Um estudo detalhado das reportagens proibidas em VEJA
durante a ditadura militar expõe a arbitrariedade da censura
CORTES EXPOSTOS |
Os censores da ditadura militar brasileira pareciam saber que seu trabalho era ilegítimo. Esforçavam-se por impedir que o público tomasse conhecimento das restrições impostas à imprensa. Em vários episódios de censura a VEJA, a partir de 1968 e por boa parte da década de 70, a revista tentou evidenciar que sofrera cortes, deixando trechos em branco no meio da página ou substituindo as partes cortadas por esdrúxulas figuras de diabinhos. As autoridades baixavam normas coibindo esses expedientes. Os embates entre censores e jornalistas estão documentados em Veja sob Censura – 1968-1976 (Jaboticaba; 352 páginas; 42 reais), da jornalista e historiadora Maria Fernanda Lopes Almeida.

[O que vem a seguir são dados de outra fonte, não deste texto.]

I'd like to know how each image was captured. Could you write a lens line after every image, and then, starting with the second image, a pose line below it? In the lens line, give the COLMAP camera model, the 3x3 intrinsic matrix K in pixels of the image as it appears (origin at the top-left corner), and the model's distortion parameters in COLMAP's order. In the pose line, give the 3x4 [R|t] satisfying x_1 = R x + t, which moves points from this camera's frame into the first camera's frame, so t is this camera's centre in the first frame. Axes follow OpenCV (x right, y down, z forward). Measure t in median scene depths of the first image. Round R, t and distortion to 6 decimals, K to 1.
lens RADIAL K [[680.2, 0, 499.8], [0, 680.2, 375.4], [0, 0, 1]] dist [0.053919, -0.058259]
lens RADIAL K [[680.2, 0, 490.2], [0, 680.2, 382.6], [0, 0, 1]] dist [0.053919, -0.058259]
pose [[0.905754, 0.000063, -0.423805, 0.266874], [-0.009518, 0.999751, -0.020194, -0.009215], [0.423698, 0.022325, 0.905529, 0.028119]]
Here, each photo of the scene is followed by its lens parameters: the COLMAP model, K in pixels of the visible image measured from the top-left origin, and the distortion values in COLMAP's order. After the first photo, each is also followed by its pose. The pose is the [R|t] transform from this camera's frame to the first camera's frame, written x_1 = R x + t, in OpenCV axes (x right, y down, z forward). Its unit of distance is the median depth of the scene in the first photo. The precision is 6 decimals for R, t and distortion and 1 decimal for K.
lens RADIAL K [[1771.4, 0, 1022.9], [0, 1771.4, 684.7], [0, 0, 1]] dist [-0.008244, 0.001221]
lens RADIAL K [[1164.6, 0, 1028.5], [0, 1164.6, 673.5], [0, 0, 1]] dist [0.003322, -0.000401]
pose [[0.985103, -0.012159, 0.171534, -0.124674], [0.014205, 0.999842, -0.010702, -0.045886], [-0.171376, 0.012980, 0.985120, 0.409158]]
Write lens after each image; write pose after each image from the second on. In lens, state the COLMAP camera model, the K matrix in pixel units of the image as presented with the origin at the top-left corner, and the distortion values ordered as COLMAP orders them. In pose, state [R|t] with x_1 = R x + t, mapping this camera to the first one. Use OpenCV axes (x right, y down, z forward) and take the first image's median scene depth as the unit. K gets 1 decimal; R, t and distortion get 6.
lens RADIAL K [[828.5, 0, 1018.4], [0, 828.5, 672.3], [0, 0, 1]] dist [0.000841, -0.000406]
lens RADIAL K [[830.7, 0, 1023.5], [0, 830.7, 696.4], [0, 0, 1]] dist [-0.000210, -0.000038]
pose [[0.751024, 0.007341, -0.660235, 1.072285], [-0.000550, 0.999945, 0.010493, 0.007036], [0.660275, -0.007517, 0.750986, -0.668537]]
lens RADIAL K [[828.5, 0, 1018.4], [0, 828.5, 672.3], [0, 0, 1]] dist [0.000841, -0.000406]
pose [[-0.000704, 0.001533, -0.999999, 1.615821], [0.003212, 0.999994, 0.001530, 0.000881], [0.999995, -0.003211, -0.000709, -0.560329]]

O episódio mais emblemático da censura a VEJA se deu em dezembro de 1968, logo depois da promulgação do AI-5. O censor ficou satisfeito em saber que a revista dedicada ao tema não teria título na capa. A imagem, porém, era eloqüente: o presidente Costa e Silva aparecia sentado, sozinho, no Congresso que mandara fechar. O Exército determinou que a revista fosse recolhida das bancas. VEJA sofreu censura prévia – com um censor lendo tudo o que seria publicado – com mais rigor entre 1974 e 1976. Antes disso, o governo ditava listas de temas que não poderiam ser abordados. Para entender o impacto da censura na redação, Maria Fernanda entrevistou jornalistas que trabalharam em VEJA e o presidente da Editora Abril e editor da revista, Roberto Civita. Fez ainda uma extensa pesquisa no Departamento de Documentação da editora, recuperando textos proibidos parcial ou integralmente – o infame carimbo de "vetado" aparece nas laudas em que essas reportagens foram escritas. Dos 138 textos pesquisados por Maria Fernanda, 55 eram sobre política nacional – e 25 diziam respeito à própria censura. Houve textos que, mesmo não sendo proibidos na íntegra, tiveram a publicação inviabilizada pelos cortes drásticos. Foi assim em 1976 com o necrológio da estilista Zuzu Angel, conhecida por sua luta para descobrir o paradeiro do filho preso pela ditadura. Publicou-se apenas o título: "Zuzu Angel (1921-1976)". Até o general ditador do Chile teve declarações podadas. Em uma entrevista de 1974, Augusto Pinochet negava cinicamente a existência de presos políticos em seu país – mas o censor brasileiro não permitiu nenhuma referência ao tema. Veja sob Censura inclui episódios que se diriam cômicos. Na notícia do assassinato do cineasta italiano Pier Paolo Pasolini, em 1975, a expressão "relações orais" foi canetada. O jornalista trocou-a pelo sinônimo "felação", e o censor deixou passar. A burrice, como se vê, é da natureza da censura.